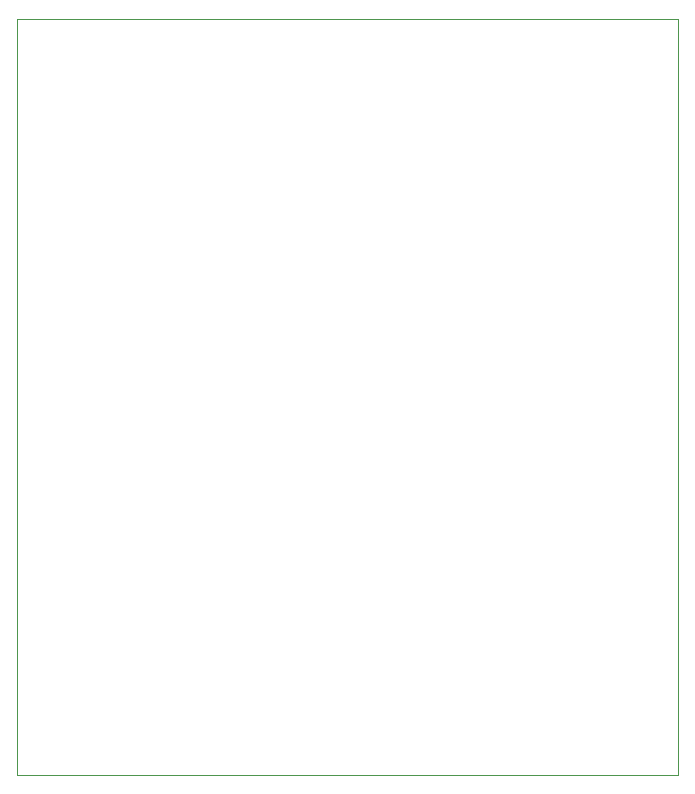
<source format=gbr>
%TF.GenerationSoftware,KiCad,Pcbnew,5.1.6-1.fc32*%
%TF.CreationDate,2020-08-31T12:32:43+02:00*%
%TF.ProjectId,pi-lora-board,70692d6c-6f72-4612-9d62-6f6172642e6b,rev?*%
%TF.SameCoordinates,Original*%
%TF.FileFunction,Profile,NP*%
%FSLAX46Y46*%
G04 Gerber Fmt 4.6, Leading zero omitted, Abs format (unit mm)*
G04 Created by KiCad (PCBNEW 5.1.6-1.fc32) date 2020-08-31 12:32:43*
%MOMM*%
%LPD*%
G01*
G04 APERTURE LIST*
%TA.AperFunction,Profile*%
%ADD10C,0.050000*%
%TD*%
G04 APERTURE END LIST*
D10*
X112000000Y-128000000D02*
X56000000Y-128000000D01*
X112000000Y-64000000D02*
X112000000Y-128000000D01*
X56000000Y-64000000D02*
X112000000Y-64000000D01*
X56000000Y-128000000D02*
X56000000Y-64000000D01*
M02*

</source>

▸ **REQUIRED ACTION**
Give back every line of the material above word for word, leaving out the pictures.

▸ **SOLUTION FOR THIS EXERCISE**
<source format=gbr>
%TF.GenerationSoftware,KiCad,Pcbnew,5.1.6-1.fc32*%
%TF.CreationDate,2020-08-31T12:32:43+02:00*%
%TF.ProjectId,pi-lora-board,70692d6c-6f72-4612-9d62-6f6172642e6b,rev?*%
%TF.SameCoordinates,Original*%
%TF.FileFunction,Profile,NP*%
%FSLAX46Y46*%
G04 Gerber Fmt 4.6, Leading zero omitted, Abs format (unit mm)*
G04 Created by KiCad (PCBNEW 5.1.6-1.fc32) date 2020-08-31 12:32:43*
%MOMM*%
%LPD*%
G01*
G04 APERTURE LIST*
%TA.AperFunction,Profile*%
%ADD10C,0.050000*%
%TD*%
G04 APERTURE END LIST*
D10*
X112000000Y-128000000D02*
X56000000Y-128000000D01*
X112000000Y-64000000D02*
X112000000Y-128000000D01*
X56000000Y-64000000D02*
X112000000Y-64000000D01*
X56000000Y-128000000D02*
X56000000Y-64000000D01*
M02*

</source>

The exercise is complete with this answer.